## SOURCE PASSAGE

—————

On a Wing and a Prayer

Wing Commander Director Chris Roberts Shoots Game

Like most children of Pong, Chris Roberts grew up with two obsessions: video-games and Star Wars. He just may have been a little more obsessed than others. On gray days in his hometown of Manchester, England, Roberts spent afternoons assembling Lucasian spacecraft out of Legos. At 13, he taught himself digital animation. And by his late 20s, he had sold millions of his hit series of computer games, the intergalactic strategy adventure Wing Commander. He even got Mark Hamill to appear in two titles.

Now, with the March 12 release of Wing Commander, the motion picture, Roberts has, at 30, come full circle. Of course, the master's own Star Wars: Episode 1 - The Phantom Menace is also being released this spring, but Commander isn't entirely without ammo. The $27 million feature stars teen idol Freddie Prinze Jr. and Matthew Lillard, both hot in the wake of She's All That; Peter Lamont, the Oscar-winning production designer from Titanic, oversees the set decoration. Still, Roberts isn't planning to blow up the Death Star. "Star Wars is definitely the 800 pound gorilla," he says. "We're proud of our effects work, but we know we're not going to look that good."

This could be a bit of British modesty. Or maybe it's plain old fear. As the director of the movie version of Wing Commander, Roberts is going where no game maker has gone before. If the film tanks, he won't be able to simply blame it on someone else's lame interpretation of his material; he'll have to eat the reels himself. If that's not enough pressure, there's the inescapable stink factor of previous game-to-film conversions. Remember seeing Super Mario Bros. at the theaters? Hope not.

—————

(Entries from a dataset)
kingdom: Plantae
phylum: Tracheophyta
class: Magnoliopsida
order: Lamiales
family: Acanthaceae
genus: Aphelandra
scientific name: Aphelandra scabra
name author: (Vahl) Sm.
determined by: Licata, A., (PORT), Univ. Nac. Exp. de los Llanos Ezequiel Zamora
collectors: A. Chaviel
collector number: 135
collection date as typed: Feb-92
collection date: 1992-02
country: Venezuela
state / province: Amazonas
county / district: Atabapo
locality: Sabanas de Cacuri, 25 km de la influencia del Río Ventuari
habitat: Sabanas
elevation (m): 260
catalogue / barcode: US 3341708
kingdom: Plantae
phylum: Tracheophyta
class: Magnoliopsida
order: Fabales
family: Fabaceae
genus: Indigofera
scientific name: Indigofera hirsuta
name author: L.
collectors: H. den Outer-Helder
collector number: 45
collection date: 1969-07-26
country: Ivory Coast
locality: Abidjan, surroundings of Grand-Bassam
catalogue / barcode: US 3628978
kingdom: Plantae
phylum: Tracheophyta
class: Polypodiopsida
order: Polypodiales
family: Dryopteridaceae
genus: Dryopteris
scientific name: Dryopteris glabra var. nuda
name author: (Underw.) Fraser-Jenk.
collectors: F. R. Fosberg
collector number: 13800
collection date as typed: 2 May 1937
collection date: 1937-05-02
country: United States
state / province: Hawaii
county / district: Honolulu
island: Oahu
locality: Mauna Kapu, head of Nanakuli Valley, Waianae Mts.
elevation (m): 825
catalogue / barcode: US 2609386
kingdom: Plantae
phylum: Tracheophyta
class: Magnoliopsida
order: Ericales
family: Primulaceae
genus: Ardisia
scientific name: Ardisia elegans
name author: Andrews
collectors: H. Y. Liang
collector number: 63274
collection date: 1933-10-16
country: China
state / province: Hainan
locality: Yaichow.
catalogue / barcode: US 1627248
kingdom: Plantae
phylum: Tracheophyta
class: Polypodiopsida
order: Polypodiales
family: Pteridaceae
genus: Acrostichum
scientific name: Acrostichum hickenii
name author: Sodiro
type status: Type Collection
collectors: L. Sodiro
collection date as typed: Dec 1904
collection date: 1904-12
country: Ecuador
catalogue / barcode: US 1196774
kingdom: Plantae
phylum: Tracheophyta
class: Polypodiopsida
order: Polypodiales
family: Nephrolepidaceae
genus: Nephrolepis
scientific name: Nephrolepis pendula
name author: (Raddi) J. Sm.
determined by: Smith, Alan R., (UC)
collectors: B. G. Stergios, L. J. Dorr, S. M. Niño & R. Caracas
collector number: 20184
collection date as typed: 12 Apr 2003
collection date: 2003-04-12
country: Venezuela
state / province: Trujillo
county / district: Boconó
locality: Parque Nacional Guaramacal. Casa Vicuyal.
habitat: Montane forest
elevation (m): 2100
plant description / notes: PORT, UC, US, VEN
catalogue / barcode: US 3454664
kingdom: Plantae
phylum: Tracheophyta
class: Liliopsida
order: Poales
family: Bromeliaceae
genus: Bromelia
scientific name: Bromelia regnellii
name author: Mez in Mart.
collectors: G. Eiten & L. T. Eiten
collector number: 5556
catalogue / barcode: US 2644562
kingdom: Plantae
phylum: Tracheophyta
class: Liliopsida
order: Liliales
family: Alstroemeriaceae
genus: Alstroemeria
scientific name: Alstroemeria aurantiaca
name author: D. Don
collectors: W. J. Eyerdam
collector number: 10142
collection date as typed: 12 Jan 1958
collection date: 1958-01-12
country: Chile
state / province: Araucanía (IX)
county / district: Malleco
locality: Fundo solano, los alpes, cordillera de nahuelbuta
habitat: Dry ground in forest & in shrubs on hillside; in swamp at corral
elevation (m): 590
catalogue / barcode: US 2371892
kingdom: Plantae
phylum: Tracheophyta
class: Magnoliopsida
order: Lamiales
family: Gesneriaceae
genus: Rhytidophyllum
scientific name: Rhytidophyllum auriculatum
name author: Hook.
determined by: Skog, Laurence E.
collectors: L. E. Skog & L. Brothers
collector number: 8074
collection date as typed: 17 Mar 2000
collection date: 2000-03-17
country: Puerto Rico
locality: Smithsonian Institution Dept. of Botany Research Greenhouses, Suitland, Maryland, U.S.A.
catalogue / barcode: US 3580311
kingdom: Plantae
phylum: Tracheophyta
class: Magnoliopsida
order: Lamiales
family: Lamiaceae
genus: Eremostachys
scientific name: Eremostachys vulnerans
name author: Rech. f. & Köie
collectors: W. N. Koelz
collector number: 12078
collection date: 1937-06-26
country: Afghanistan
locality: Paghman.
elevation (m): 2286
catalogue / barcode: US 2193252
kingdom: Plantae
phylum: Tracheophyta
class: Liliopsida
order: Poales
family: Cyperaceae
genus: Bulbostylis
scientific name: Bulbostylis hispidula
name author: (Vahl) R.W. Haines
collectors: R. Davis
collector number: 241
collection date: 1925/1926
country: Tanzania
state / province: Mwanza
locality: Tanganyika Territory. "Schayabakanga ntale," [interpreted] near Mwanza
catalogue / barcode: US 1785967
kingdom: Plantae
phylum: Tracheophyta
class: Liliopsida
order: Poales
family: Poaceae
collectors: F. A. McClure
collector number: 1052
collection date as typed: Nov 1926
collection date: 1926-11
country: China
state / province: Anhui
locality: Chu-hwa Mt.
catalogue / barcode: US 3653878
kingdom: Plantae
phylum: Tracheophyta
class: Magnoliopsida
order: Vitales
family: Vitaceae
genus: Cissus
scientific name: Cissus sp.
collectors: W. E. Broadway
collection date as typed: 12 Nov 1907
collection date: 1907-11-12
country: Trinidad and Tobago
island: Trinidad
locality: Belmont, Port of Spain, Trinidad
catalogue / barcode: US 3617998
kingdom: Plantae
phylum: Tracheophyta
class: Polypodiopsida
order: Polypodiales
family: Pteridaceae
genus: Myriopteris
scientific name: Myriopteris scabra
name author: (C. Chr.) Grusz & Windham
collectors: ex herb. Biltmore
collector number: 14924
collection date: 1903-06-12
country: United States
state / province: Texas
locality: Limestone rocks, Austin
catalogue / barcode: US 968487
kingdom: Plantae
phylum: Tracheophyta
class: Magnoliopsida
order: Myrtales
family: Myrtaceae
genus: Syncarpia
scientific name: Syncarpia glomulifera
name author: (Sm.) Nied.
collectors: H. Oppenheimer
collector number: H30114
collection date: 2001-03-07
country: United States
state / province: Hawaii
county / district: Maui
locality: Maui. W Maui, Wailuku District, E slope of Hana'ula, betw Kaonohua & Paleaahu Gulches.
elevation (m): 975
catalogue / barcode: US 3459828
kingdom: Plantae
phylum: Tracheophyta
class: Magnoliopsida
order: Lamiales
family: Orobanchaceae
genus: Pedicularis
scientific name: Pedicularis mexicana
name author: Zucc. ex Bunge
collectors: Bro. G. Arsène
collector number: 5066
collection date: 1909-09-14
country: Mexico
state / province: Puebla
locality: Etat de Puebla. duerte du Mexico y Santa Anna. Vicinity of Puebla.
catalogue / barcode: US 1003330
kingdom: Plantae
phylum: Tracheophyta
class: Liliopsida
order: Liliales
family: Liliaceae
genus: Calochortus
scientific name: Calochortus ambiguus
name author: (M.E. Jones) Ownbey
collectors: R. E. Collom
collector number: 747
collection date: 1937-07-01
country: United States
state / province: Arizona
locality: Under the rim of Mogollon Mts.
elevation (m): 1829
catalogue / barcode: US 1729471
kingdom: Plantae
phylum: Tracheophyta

—————

## COMPLETE THE FOLLOWING
1 - According to the article about Chris Roberts and the Wing Commander film, what did the feature cost to make?
2 - Pick up the article about Chris Roberts and the Wing Commander film after its final sentence and keep writing it.

## RESPONSES PER TASK
1 - $27 million.

2 -
Ever since Tron (one of the few films that actually preceded the game) hit the screens in 1982, Hollywood has been drooling over the disposable income that has helped make computer games a multibillion dollar industry. Undaunted by the lackluster success of movies like Street Fighter, producers are gearing up to film recent gaming hits like Tomb Raider, Duke Nukem and Doom/Quake. Once you take out the interactivity, though, there had better be something to keep the audience's attention - namely, characters and a script. "Some games in the past have been brought [to the screen] simply because the game is successful," Roberts says, "not because of a compelling story."

Roberts, however, may have a fighting chance. After all, he's lived with his game's characters for nine years, and he does know a thing or two about filmmaking. After the success of the first three titles in the game series, Roberts reportedly procured an unprecedented $10 million budget from Origin Systems to produce 1996's Wing Commander IV: The Price of Freedom, using the cash to cast and direct his old heroes Hamill and Malcolm McDowell. WCIV, which follows the space war between the heroic Confederation and the lionlike alien Kilrathi, pioneered live-action filmmaking in games. Though the filmed scenes essentially served as transitions, they helped inject star power into the genre - a trend that has continued with titles like last year's Apocalypse, starring Bruce Willis.

Bitten by the movie bug, Roberts did something that seemed brash at the time. He negotiated the film rights from Origin and left to go on his own. But just after he opened his new company, Digital Anvil, in Austin, Tex., Roberts got a nice vote of confidence in the way of an estimated $75 million investment from Microsoft. And in case anyone wondered how serious he was about making his cinematic dreams come true, he signed director Robert Rodriguez (El Mariachi, The Faculty) as a partner - although Anvil's publicist admits that Rodriguez has since been too busy for much collaboration or even advice. Based in part on the success of his games, Roberts then struck a deal with Fox that helped him cast and distribute the big-screen Wing Commander.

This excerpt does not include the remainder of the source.